### EXERCISE
Across the records below, how many lines include the word "database"? State only the number.

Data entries
■ ■ ■

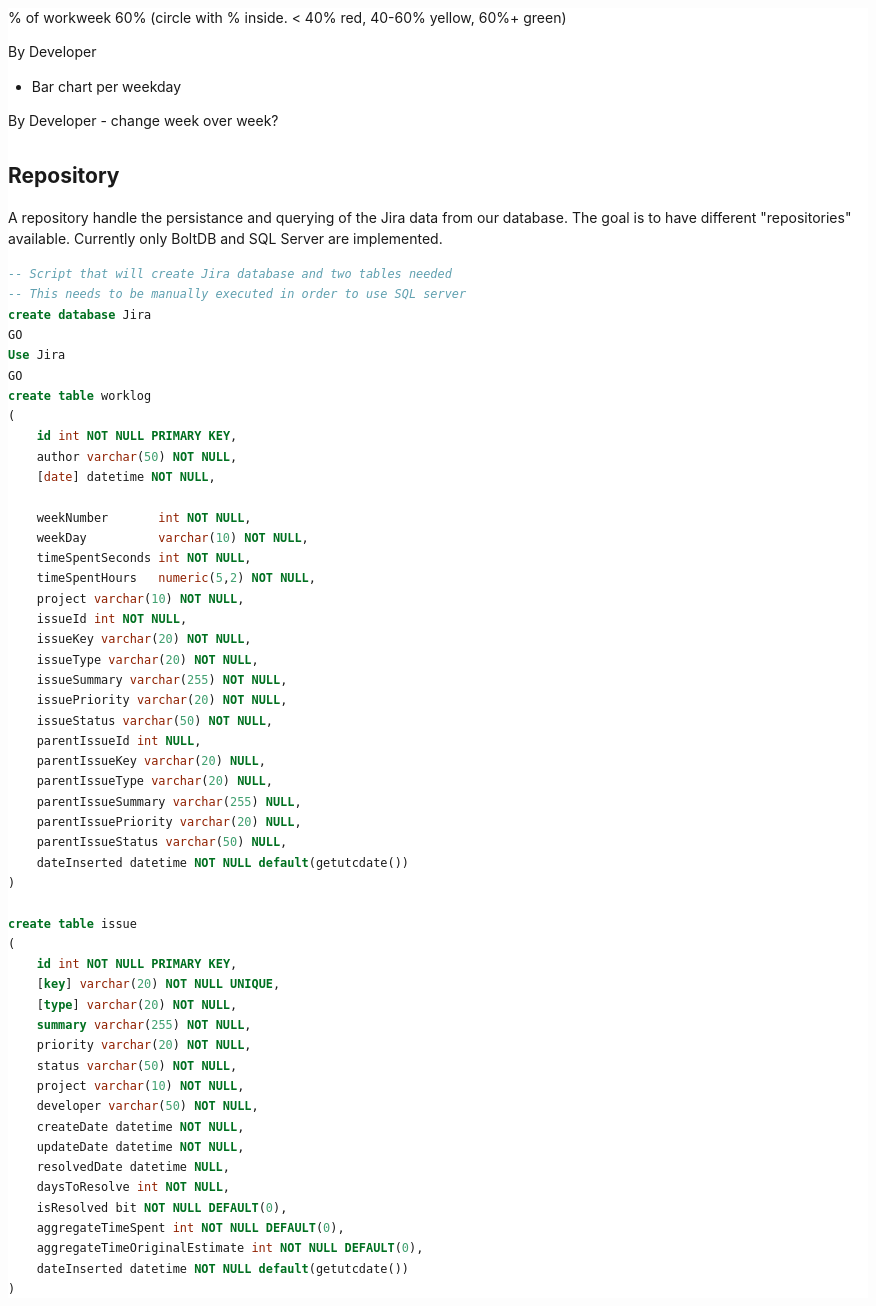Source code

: % of workweek 60% (circle with % inside. < 40% red, 40-60% yellow, 60%+ green)

By Developer
- Bar chart per weekday

By Developer - change week over week?


## Repository

A repository handle the persistance and querying of the Jira data from our database. The goal is to have different "repositories" available. Currently only BoltDB and SQL Server are implemented.

```sql
-- Script that will create Jira database and two tables needed
-- This needs to be manually executed in order to use SQL server
create database Jira
GO
Use Jira
GO
create table worklog
(
	id int NOT NULL PRIMARY KEY,
	author varchar(50) NOT NULL,
	[date] datetime NOT NULL,

	weekNumber       int NOT NULL,
	weekDay          varchar(10) NOT NULL,
	timeSpentSeconds int NOT NULL,
	timeSpentHours   numeric(5,2) NOT NULL,
	project varchar(10) NOT NULL,
	issueId int NOT NULL,
	issueKey varchar(20) NOT NULL,
	issueType varchar(20) NOT NULL,
	issueSummary varchar(255) NOT NULL,
	issuePriority varchar(20) NOT NULL,
	issueStatus varchar(50) NOT NULL,
	parentIssueId int NULL,
	parentIssueKey varchar(20) NULL,
	parentIssueType varchar(20) NULL,
	parentIssueSummary varchar(255) NULL,
	parentIssuePriority varchar(20) NULL,
	parentIssueStatus varchar(50) NULL,
	dateInserted datetime NOT NULL default(getutcdate())
)

create table issue
(
	id int NOT NULL PRIMARY KEY,
	[key] varchar(20) NOT NULL UNIQUE,
	[type] varchar(20) NOT NULL,
	summary varchar(255) NOT NULL,
	priority varchar(20) NOT NULL,
	status varchar(50) NOT NULL,
	project varchar(10) NOT NULL,
	developer varchar(50) NOT NULL,
	createDate datetime NOT NULL,
	updateDate datetime NOT NULL,
	resolvedDate datetime NULL,
	daysToResolve int NOT NULL,
	isResolved bit NOT NULL DEFAULT(0),
	aggregateTimeSpent int NOT NULL DEFAULT(0),
	aggregateTimeOriginalEstimate int NOT NULL DEFAULT(0),
	dateInserted datetime NOT NULL default(getutcdate())
)
```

■ ■ ■

### SOLUTION FOR THIS EXERCISE
3